Il messaggio è arrivato a Berlino in via informale: se e quando si dovesse decidere che la Grecia va abbandonata al suo destino, dovrebbe scattare subito una dichiarazione di sostegno illimitato agli altri Paesi "deboli", Spagna e Italia soprattutto. Altrimenti partirebbe l'effetto domino e per l'euro non ci sarebbero più speranze. Dunque, la scelta di abbandonare Atene ha implicazioni complesse per Angela Merkel. Non significa solo sganciare dall'eurozona una piccola propaggine che vale il 3 per cento del Pil totale. Significa molto di più. Ovvero impegnarsi di fronte al mondo sulla sopravvivenza dell'euro. Perché è proprio questo che i mercati non capiscono: quanto la Germania, e con essa l'Unione europea, è disposta a fare per garantire un futuro alla valuta introdotta poco più di dieci anni fa. Lo ha fatto capire anche il governatore della Banca d'Italia, Ignazio Visco, nelle sue Considerazioni finali: gli investitori sono scettici sulla capacità dei governi europei di assicurare la tenuta stessa dell'unione monetaria. Questo non vuol dire che i Paesi deboli, e in particolare l'Italia, hanno finito i loro "compiti a casa".

Il governo di Mario Monti deve ancora lavorare sulla composizione del bilancio pubblico, più che sull'entità della manovra. E continuare sulla strada delle riforme anche se la crescita al 3 per cento non è un obiettivo che si raggiunge in pochi mesi. Ma un Paese da solo non se la cava. E i governi dell'Europa intera devono esserne consapevoli. La Banca centrale europea ha strumenti limitati, e non può tenere in piedi il sistema: quanto ha fatto finora, soprattutto con i prestiti alle banche, è il massimo.

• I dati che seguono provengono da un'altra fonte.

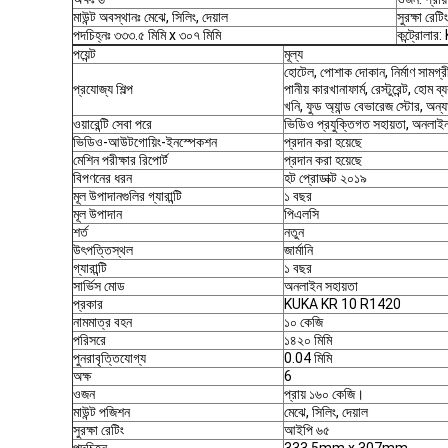
মাউন্ট অবস্থানঃ মেঝে, সিলিং, দেয়াল
সুরক্ষা রেট
পদচিহ্নঃ ৩৩৩.৫ মিমি x ৩০৭ মিমি
কন্ট্রোলা
পয়েন্ট
মূল্য
হোটেল, পোশাক দোকান, নির্মাণ সামগ্রী
প্রযোজ্য শিল্প
পানীয় কারখানাফার্ম, রেস্টুরেন্ট, হোম 
খনি, ফুড অ্যান্ড বেভারেজ স্টোর, অন্যা
ওয়ারেন্টি সেবা পরে
ভিডিও প্রযুক্তিগত সহায়তা, অনলাইন
ভিডিও-আউটগোয়িং-ইনস্পেকশন
প্রদান করা হয়েছে
মেশিন পরীক্ষার রিপোর্ট
প্রদান করা হয়েছে
বিপণনের ধরন
হট প্রোডাক্ট ২০১৯
মূল উপাদানগুলির গ্যারান্টি
১ বছর
মূল উপাদান
পিএলসি
শর্ত
নতুন
উৎপত্তিস্থল
জার্মানি
গ্যারান্টি
১ বছর
সার্ভিস মোড
অনলাইন সহায়তা
প্রকার
KUKA KR 10 R1420
নামমাত্র বহন
১০ কেজি
পরিসরে
১৪২০ মিমি
পুনরাবৃত্তিযোগ্য
0.04 মিমি
অক্ষ
6
ওজন
প্রায় ১৬০ কেজি।
মাউন্ট পজিশন
মেঝে, সিলিং, দেয়াল
সুরক্ষা রেটিং
আইপি ৬৫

Ora però il quadro globale sta peggiorando: gli Stati Uniti e la Cina rallentano, la recessione si aggrava in molti Paesi europei, gli spread sono alti, le banche stanno soffrendo e hanno bisogno di capitali, il rischio di una corsa a ritirare i depositi si fa giorno dopo giorno più minaccioso. E allora serve una decisione politica: annunciare al mondo che la sopravvivenza dell'euro non è in discussione, costi quel che costi, e presentare una serie di strumenti in grado di tradurre quell'impegno in fatti (dal fondo per la garanzia dei depositi bancari all'utilizzo dell'Esm, European stability mechanism, per rafforzare il capitale delle banche). Quanto alla Grecia il suo destino sembra segnato. Anche se i tedeschi per primi sanno bene che, al di là dello sconquasso provocato dall'uscita dall'euro, i greci hanno già ricevuto quasi 150 miliardi di prestiti: quasi metà del loro Pil. Se escono dall'euro quali ragionevoli probabilità ci sono che li restituiscano? E comunque, arrivati a questo punto, la vera decisione non è più sui greci ma sugli altri Paesi deboli. E la posta in gioco è alta anche per la Germania. Perché una corsa ai depositi e il blocco del sistema dei pagamenti in Europa innescherebbero una recessione di proporzioni colossali. Da cui nemmeno Berlino uscirebbe immune. La scelta per Angela si profila terribile: o dire "sosterremo l'Italia fino in fondo" o provocare una catastrofe paragonabile, in termini economici, a una guerra mondiale.